[Stored items]
________________________________________
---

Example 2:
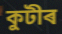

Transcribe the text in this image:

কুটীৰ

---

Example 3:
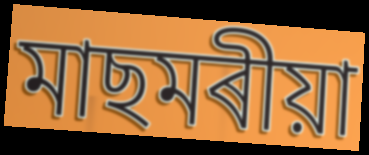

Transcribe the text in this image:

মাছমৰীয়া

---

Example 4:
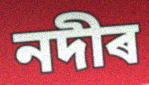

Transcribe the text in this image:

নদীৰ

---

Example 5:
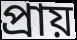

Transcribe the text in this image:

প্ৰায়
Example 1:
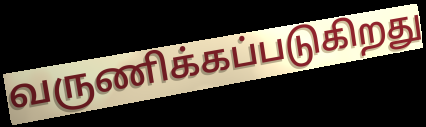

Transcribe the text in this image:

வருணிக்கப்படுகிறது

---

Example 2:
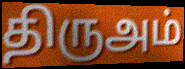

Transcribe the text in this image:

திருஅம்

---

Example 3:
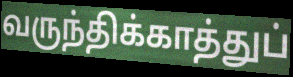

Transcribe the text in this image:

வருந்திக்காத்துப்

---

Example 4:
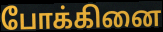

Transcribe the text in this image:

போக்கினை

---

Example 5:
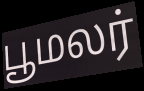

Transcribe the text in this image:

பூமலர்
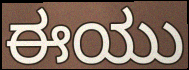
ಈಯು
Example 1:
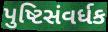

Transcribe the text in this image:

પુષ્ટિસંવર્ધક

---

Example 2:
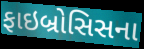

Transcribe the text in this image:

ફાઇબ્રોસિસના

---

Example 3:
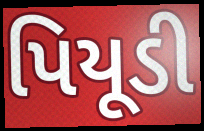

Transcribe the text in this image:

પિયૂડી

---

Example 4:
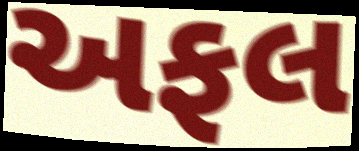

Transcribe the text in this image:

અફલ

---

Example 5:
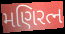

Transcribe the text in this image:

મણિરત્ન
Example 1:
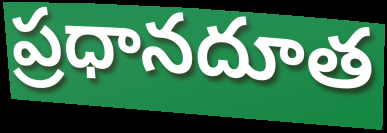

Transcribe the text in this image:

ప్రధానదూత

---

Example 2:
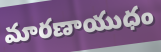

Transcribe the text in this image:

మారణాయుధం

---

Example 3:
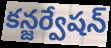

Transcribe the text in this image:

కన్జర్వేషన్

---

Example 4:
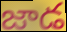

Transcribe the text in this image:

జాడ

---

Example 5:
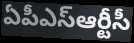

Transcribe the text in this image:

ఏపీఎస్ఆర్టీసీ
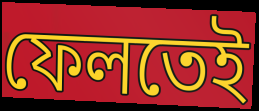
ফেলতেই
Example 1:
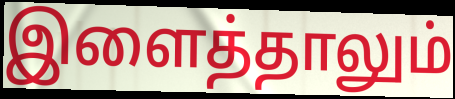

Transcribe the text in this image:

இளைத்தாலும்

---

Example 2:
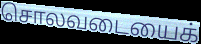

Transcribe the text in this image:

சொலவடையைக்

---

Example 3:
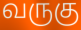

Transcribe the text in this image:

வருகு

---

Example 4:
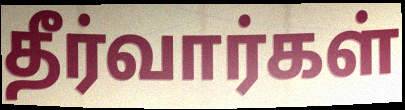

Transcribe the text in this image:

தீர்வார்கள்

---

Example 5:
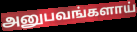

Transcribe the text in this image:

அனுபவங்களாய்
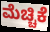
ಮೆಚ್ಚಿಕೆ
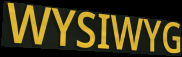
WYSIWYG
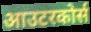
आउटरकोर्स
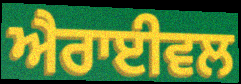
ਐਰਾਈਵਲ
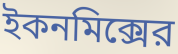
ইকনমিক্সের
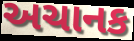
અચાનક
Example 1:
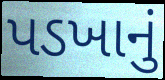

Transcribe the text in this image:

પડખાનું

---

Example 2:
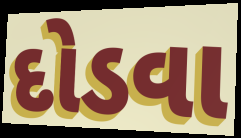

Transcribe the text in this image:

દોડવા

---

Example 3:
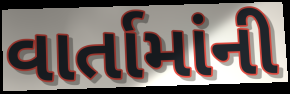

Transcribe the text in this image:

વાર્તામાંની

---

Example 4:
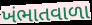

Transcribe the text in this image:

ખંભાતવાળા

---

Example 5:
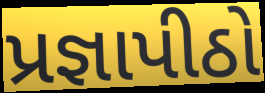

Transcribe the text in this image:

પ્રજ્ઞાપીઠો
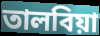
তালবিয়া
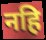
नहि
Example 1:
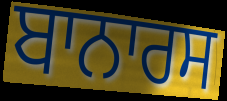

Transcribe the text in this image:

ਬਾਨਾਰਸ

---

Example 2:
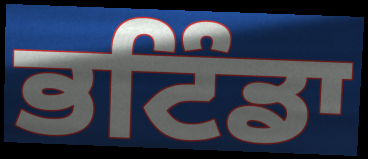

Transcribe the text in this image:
________________________________________
WHAT YOU ARE ASKED TO DO | When copying the entries, drop the images and keep every line exact.

WRITTEN ANSWER |
---

Example 2:

Transcribe the text in this image:

কুটীৰ

---

Example 3:

Transcribe the text in this image:

মাছমৰীয়া

---

Example 4:

Transcribe the text in this image:

নদীৰ

---

Example 5:

Transcribe the text in this image:

প্ৰায়
Example 1:

Transcribe the text in this image:

வருணிக்கப்படுகிறது

---

Example 2:

Transcribe the text in this image:

திருஅம்

---

Example 3:

Transcribe the text in this image:

வருந்திக்காத்துப்

---

Example 4:

Transcribe the text in this image:

போக்கினை

---

Example 5:

Transcribe the text in this image:

பூமலர்
ಈಯು
Example 1:

Transcribe the text in this image:

પુષ્ટિસંવર્ધક

---

Example 2:

Transcribe the text in this image:

ફાઇબ્રોસિસના

---

Example 3:

Transcribe the text in this image:

પિયૂડી

---

Example 4:

Transcribe the text in this image:

અફલ

---

Example 5:

Transcribe the text in this image:

મણિરત્ન
Example 1:

Transcribe the text in this image:

ప్రధానదూత

---

Example 2:

Transcribe the text in this image:

మారణాయుధం

---

Example 3:

Transcribe the text in this image:

కన్జర్వేషన్

---

Example 4:

Transcribe the text in this image:

జాడ

---

Example 5:

Transcribe the text in this image:

ఏపీఎస్ఆర్టీసీ
ফেলতেই
Example 1:

Transcribe the text in this image:

இளைத்தாலும்

---

Example 2:

Transcribe the text in this image:

சொலவடையைக்

---

Example 3:

Transcribe the text in this image:

வருகு

---

Example 4:

Transcribe the text in this image:

தீர்வார்கள்

---

Example 5:

Transcribe the text in this image:

அனுபவங்களாய்
ಮೆಚ್ಚಿಕೆ
WYSIWYG
आउटरकोर्स
ਐਰਾਈਵਲ
ইকনমিক্সের
અચાનક
Example 1:

Transcribe the text in this image:

પડખાનું

---

Example 2:

Transcribe the text in this image:

દોડવા

---

Example 3:

Transcribe the text in this image:

વાર્તામાંની

---

Example 4:

Transcribe the text in this image:

ખંભાતવાળા

---

Example 5:

Transcribe the text in this image:

પ્રજ્ઞાપીઠો
তালবিয়া
नहि
Example 1:

Transcribe the text in this image:

ਬਾਨਾਰਸ

---

Example 2:

Transcribe the text in this image:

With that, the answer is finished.